PAGE EXCERPT
---

Our most powerful argument to detractors (who were vocal) was that the systems being put into place were functioning well, were tuned to our application needs, were substantially increasing productivity, and had cost nothing over and above the hardware costs. The most astounding point made was that the workstations accomplishing these feats had been rescued from the fate of being diskless DOS network clients...
From this point we have progressed, passing some notable milestones. Six months after the first Linux machine began tracking patients, a major user-interface move was made by changing from using multiple virtual consoles to X. Serial connections were established between the Prime computer, which hosted laboratory information, and the Linux workstations. Receptionists and staff members who sometimes had three different computers and/or terminals to contend with were now interacting with different information sources via multiple xterms on the same display.
The most significant milestone occurred the day the concentrators were plugged in connecting all the workstations via 10baseT Ethernet. With high-speed TCP/IP connections between the workstations, our goal and vision of a peer-to-peer distributed information support environment was complete. The gospel according to Linux was named Perceptions; a name chosen to personify the design goal of our adventure, to provide a unified resource which would enable staff members at the Roger Maris Cancer Center to have a clear information picture of the patients they were taking care of. In December of 1993 the 'big red switch' was pulled on the last Xenix machine and our Cancer Center and its operations became totally dependent on Linux.

---

RECORDS PROVIDED

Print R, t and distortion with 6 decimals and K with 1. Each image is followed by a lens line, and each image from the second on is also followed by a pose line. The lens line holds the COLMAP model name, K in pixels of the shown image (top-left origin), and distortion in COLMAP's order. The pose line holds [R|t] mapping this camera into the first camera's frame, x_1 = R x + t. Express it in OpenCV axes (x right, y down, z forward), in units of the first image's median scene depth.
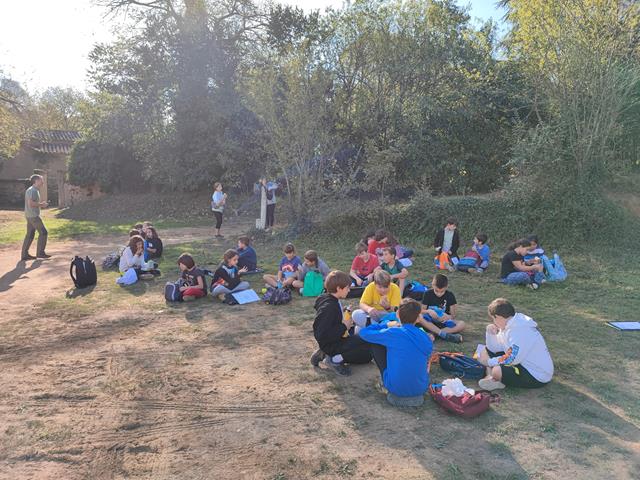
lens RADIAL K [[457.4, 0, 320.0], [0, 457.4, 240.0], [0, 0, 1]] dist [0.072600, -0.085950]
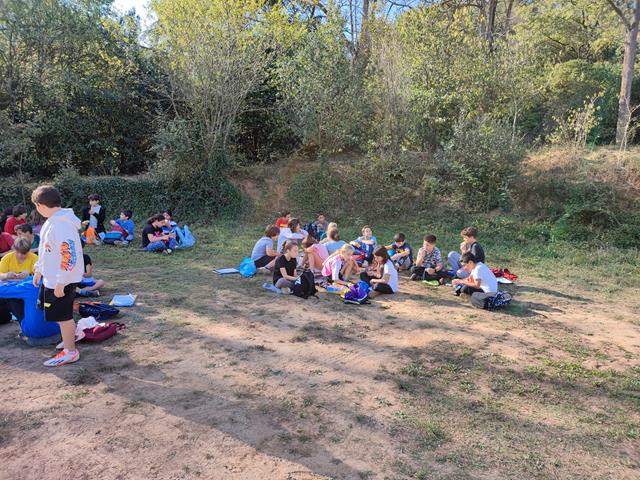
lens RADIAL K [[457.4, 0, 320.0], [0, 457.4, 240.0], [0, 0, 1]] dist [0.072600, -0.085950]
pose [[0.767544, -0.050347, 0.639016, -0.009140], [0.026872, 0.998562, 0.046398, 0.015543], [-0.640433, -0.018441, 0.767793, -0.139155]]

---

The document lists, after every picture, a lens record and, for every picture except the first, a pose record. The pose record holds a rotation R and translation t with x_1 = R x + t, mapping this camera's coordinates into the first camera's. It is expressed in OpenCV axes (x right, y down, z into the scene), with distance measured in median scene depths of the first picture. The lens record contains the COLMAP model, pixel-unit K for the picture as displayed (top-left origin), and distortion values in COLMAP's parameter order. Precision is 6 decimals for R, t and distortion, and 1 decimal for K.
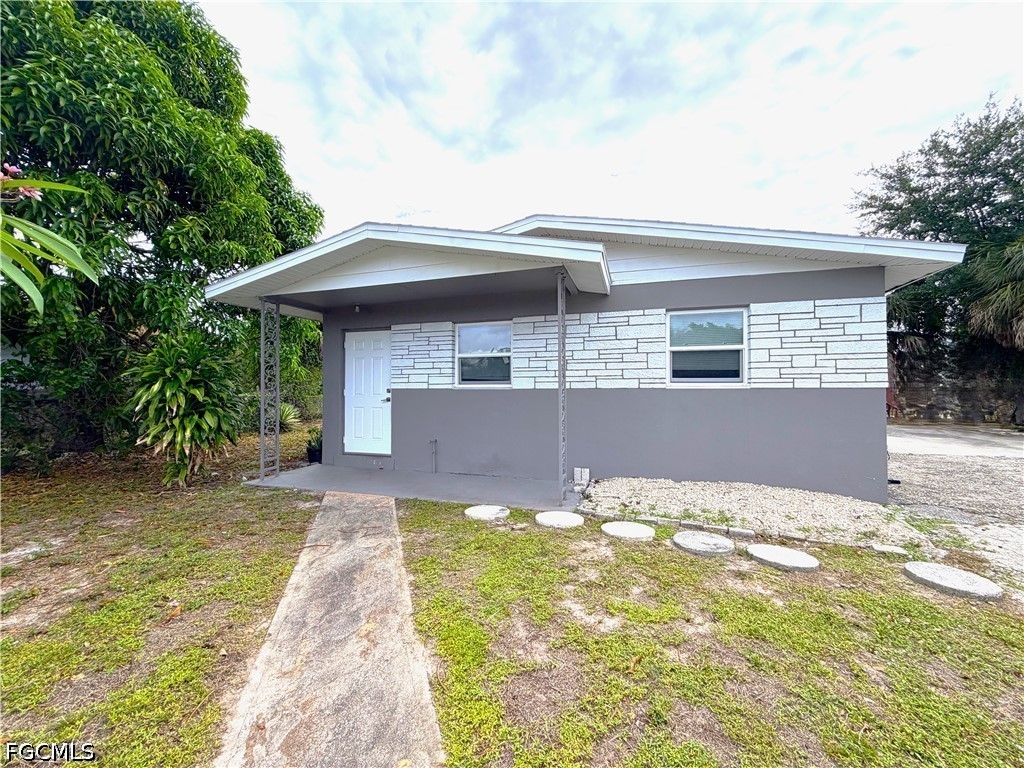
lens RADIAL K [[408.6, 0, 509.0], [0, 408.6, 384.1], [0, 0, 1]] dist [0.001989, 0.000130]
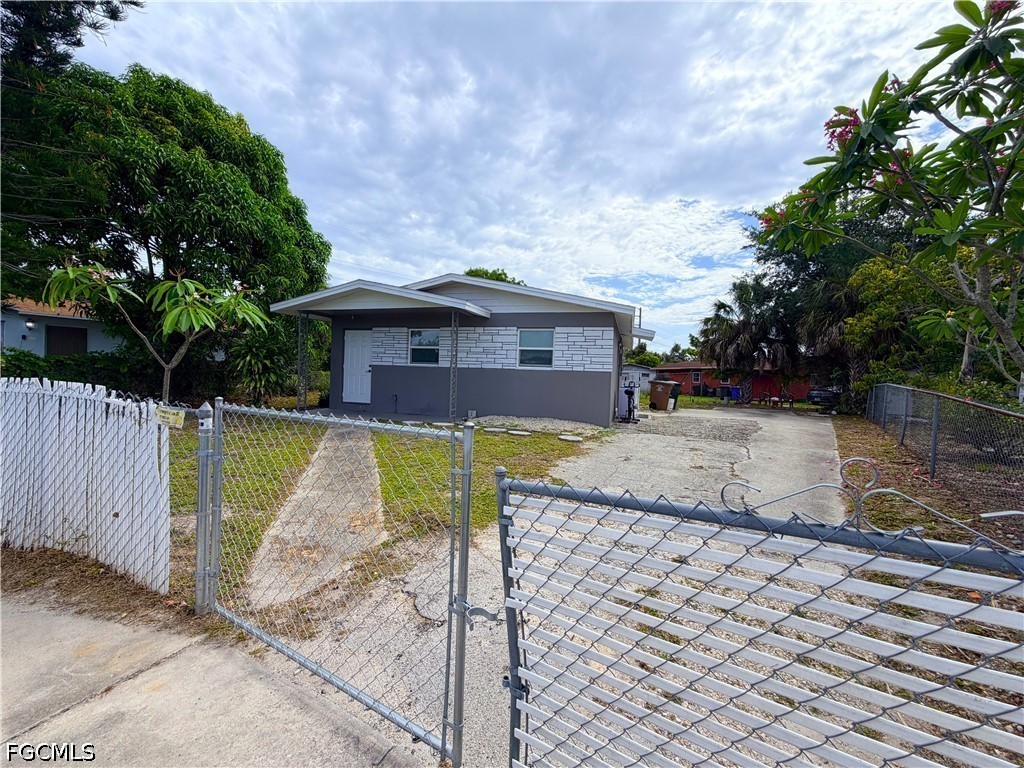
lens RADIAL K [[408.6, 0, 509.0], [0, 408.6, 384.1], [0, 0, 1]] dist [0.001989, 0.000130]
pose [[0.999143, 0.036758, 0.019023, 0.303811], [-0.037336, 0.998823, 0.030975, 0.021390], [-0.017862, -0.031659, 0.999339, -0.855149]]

---

Carry on the text about the cancer center's switch to Linux from the point where it stops. None of the lines have anything to do with this.

YOUR RESPONSE
The story of Linux and Perceptions is the truest example of why I feel that 'free' software can play an important role in the commercial marketplace. The speed at which we were able to accomplish our goal is a direct result of our ability to innovate and respond to environmental needs. The impediments to our accomplishments were reduced to only what we were individually capable of developing and supporting. We called the shots, we made the decisions, if something didn't work we fixed it. It was these experiences that caused us to form the motto: I would rather spend 10 hours reading someone else's source code than 10 minutes listening to Musak waiting for technical support which isn't.''
The real basis of our success is, in part, the large, diffuse network of Linux Activists who made what we did possible. It is always easy to make good design decisions when you have good data to make those decisisons with. I read literally thousands of Usenet articles to make sure that I knew everything there was to know about the stability of kernels, what software worked and what didn't, and most importantly, how to fix what didn't work. On the basis of the experiences of hundreds or thousands of other people I made good design decisions. Good design decisions lead to successful implementations, which was really the bottom line of our survival. As Dr. Etzell so aptly put it, ”It's always difficult to argue with something that works.''
The story of Linux and Perceptions is far from over. Only the basics of our total design plan have been implemented. One of the fundamental design tenets of our information system is parallel database concurrency across multiple hosts. Our systems are designed to be capable of withstanding (and have withstood) severing of network connections without end-users knowing the event happened. Additional work with locking and updates across a wide-area network are a current research interest. An extreme area of interest and activity is digital document storage and retrieval. We are secure in meeting future challenges in health care with the knowledge that we have a stable open operating environment on which to formulate our information strategies.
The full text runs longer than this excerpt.